"Among the first things exchanged by European settlers and Native Americans were diseases and medical treatments. The Europeans gave the natives measles, yellow fever and smallpox; when the Indians tried to cure these contagions with traditional methods, such as bringing people together in sweat houses, they only spread the diseases more rapidly. But Native American remedies did seem to help with other maladies. In "Frontier Medicine," his entertaining and informative history of medical care on America's westward-moving frontier, David Dary recounts the story of German physician John Lederer, who was bitten on the finger by a venomous spider while exploring the Appalachian Mountains in 1670. His Indian guide treated Lederer by sucking out the poison and applying a plaster made from the root of the plant now called snakeroot. Lederer recovered and, a few days later, became the first recorded European to see the Shenandoah Valley.

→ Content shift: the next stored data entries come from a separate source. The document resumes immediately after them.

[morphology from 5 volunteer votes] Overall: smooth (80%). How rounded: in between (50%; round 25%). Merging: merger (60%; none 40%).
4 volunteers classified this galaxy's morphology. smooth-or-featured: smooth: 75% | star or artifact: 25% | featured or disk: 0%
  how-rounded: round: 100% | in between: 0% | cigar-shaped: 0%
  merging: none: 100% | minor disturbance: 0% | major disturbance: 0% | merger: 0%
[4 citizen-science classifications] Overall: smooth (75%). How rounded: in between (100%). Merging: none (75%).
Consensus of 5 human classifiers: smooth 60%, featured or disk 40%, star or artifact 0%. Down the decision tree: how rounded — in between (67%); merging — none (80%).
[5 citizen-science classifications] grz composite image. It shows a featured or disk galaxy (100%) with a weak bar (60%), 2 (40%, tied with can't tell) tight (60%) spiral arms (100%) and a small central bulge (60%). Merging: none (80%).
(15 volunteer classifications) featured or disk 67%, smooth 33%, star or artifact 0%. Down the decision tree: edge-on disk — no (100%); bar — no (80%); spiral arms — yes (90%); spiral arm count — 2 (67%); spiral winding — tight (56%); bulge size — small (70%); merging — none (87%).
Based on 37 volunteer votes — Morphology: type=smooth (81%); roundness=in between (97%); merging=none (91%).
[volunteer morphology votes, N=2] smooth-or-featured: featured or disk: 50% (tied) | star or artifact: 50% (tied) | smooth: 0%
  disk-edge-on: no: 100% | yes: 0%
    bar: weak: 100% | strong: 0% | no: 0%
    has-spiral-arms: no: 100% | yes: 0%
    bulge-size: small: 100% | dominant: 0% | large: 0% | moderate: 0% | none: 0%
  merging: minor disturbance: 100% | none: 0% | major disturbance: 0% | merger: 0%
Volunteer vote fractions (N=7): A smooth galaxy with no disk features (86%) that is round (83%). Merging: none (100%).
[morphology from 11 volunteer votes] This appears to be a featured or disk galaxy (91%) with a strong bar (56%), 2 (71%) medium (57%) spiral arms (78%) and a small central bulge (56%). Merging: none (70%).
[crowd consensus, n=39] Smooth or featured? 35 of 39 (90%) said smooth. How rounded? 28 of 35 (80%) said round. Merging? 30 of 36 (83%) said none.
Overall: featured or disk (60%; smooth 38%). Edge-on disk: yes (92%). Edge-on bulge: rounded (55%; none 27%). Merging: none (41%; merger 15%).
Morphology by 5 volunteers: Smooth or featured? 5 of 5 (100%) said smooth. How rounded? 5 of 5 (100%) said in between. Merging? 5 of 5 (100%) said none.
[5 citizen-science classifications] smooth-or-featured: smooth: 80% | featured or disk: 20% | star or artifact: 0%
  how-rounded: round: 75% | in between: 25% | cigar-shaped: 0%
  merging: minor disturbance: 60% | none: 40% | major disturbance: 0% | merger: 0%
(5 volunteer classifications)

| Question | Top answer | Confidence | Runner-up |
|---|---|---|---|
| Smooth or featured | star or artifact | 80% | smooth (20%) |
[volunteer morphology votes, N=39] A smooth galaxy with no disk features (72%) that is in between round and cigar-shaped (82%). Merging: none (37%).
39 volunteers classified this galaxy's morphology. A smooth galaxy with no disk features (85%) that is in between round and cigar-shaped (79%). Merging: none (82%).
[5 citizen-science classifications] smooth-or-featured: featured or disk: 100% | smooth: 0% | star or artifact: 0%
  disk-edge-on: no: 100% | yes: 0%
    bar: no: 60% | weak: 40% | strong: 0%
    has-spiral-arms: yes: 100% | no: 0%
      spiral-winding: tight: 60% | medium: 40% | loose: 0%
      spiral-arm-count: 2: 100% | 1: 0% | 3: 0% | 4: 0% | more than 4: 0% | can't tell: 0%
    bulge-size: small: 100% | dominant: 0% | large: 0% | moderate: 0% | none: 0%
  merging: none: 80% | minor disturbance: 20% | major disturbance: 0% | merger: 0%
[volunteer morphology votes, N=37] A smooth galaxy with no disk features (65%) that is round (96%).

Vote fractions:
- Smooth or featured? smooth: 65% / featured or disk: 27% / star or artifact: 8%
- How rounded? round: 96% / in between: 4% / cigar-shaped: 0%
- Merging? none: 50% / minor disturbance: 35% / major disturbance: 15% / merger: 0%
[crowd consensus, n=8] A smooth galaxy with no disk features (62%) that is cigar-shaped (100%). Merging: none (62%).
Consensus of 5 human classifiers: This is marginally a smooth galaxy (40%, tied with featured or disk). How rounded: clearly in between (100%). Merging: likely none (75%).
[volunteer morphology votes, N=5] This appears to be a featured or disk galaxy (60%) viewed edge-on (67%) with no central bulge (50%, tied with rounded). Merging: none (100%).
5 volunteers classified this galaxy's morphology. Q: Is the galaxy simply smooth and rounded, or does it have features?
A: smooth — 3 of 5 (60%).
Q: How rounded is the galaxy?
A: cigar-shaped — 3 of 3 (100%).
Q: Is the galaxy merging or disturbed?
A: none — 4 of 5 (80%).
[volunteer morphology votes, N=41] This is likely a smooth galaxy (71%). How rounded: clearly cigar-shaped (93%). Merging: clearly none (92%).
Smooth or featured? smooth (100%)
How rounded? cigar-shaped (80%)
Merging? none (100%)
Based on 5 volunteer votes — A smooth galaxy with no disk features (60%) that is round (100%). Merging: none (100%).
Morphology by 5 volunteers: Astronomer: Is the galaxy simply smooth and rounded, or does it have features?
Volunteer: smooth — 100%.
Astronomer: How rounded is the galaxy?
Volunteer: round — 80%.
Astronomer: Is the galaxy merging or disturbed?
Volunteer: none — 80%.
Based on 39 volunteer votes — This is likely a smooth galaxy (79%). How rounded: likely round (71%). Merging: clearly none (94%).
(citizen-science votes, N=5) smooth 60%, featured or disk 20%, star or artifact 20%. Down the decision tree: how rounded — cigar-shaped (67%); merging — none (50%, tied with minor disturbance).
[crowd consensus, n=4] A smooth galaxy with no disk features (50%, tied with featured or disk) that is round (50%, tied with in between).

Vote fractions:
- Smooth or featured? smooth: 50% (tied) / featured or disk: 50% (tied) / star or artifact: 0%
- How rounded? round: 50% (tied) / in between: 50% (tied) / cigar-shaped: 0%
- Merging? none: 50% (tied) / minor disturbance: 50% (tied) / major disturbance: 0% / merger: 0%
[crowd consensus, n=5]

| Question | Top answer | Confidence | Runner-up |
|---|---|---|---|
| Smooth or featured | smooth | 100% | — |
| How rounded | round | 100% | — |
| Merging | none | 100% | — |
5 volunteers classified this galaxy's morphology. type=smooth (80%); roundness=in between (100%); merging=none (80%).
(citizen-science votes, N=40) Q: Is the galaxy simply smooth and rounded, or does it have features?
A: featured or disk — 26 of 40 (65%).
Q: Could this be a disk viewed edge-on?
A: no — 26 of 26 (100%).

Though some were inclined to view Indians as savages, settlers were not surprised to find native remedies effective; after all, Europeans in the 16th and 17th centuries believed in a Law of Correspondences, which held that cures could be often found in the same locales where diseases occur. Among the native medicines adopted by many colonists, according to Dary, were a combination of animal grease and powdered hellebore root for wounds and the dried root bark of the wahoo tree as a mild purgative and heart stimulant.
Many of the earliest books to come out of the English colonies between 1670 and 1740 were natural histories documenting medicinal plants. The first American self-help manual may have been "Every Man His Own Doctor; Or, The Poor Planter's Physician," published in 1734 by John Tennent, who had arrived in Virginia's Spotsylvania County from England just 10 years earlier. It described many Native American herbal remedies, including chewing willow bark for headaches, applying witch hazel to sore muscles and eating raspberries to control diarrhea. But the most enduringly popular of these books was "Gunn's Domestic Medicine, or Poor Man's Friend," which remained continuously in print from 1830 to 1920 and is mentioned in both Mark Twain's "Huckleberry Finn" and John Steinbeck's "East of Eden.""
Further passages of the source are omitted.